Data for this task: Begin

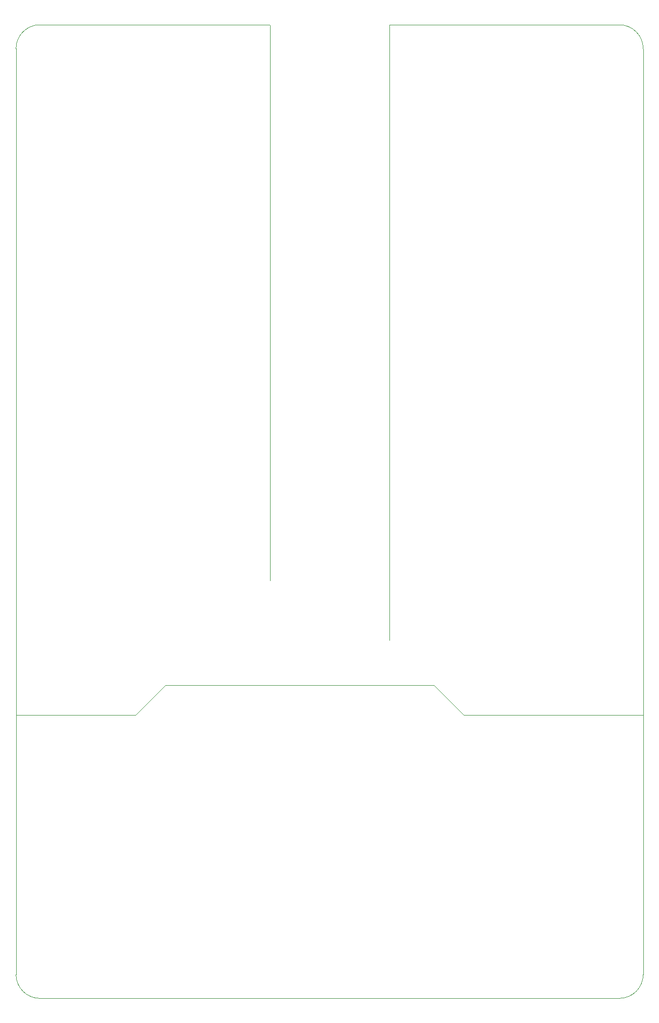
<source format=gm1>
G04*
G04 #@! TF.GenerationSoftware,Altium Limited,Altium Designer,22.0.2 (36)*
G04*
G04 Layer_Color=16711935*
%FSLAX25Y25*%
%MOIN*%
G70*
G04*
G04 #@! TF.SameCoordinates,738BC214-B09C-44E1-8903-F22A8AC8EB8C*
G04*
G04*
G04 #@! TF.FilePolarity,Positive*
G04*
G01*
G75*
%ADD12C,0.00394*%
D12*
X413386Y626183D02*
G03*
X397638Y641931I-15748J0D01*
G01*
X15748Y641931D02*
G03*
X-0Y626183I0J-15748D01*
G01*
X397638Y198D02*
G03*
X413386Y15946I0J15748D01*
G01*
X-0Y15947D02*
G03*
X15748Y198I15748J0D01*
G01*
X275590Y206693D02*
X295276Y187008D01*
X78740D02*
X98425Y206693D01*
X167323Y641732D02*
X167323Y275590D01*
X167124Y641931D02*
X167323Y641732D01*
X15748Y641931D02*
X167124D01*
X413386Y625984D02*
X413386Y187008D01*
Y15946D02*
Y187008D01*
X246063Y641931D02*
X397638Y641931D01*
X0Y187008D02*
X0Y15947D01*
X15748Y198D02*
X397638D01*
X-0Y626183D02*
X-0Y187008D01*
X98425Y206693D02*
X275590D01*
X246063Y236221D02*
X246063Y641732D01*
X295276Y187008D02*
X413386D01*
X0D02*
X78740D01*
M02*

</source>
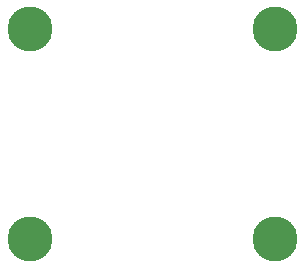
<source format=gbr>
%TF.GenerationSoftware,KiCad,Pcbnew,7.0.7*%
%TF.CreationDate,2023-11-23T17:05:24-08:00*%
%TF.ProjectId,sfh2430_breakout,73666832-3433-4305-9f62-7265616b6f75,rev?*%
%TF.SameCoordinates,Original*%
%TF.FileFunction,Soldermask,Bot*%
%TF.FilePolarity,Negative*%
%FSLAX46Y46*%
G04 Gerber Fmt 4.6, Leading zero omitted, Abs format (unit mm)*
G04 Created by KiCad (PCBNEW 7.0.7) date 2023-11-23 17:05:24*
%MOMM*%
%LPD*%
G01*
G04 APERTURE LIST*
%ADD10C,3.800000*%
%ADD11C,2.600000*%
G04 APERTURE END LIST*
D10*
%TO.C,H2*%
X92150000Y-111850000D03*
D11*
X92150000Y-111850000D03*
%TD*%
%TO.C,H3*%
X112950000Y-94050000D03*
D10*
X112950000Y-94050000D03*
%TD*%
D11*
%TO.C,H4*%
X112950000Y-111850000D03*
D10*
X112950000Y-111850000D03*
%TD*%
D11*
%TO.C,H1*%
X92150000Y-94050000D03*
D10*
X92150000Y-94050000D03*
%TD*%
M02*

</source>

Data for this task: End

** Task to carry out **
Go through the entries above and count the lines holding the word "FilePolarity"; write nothing but the number.

** Finished exercise **
2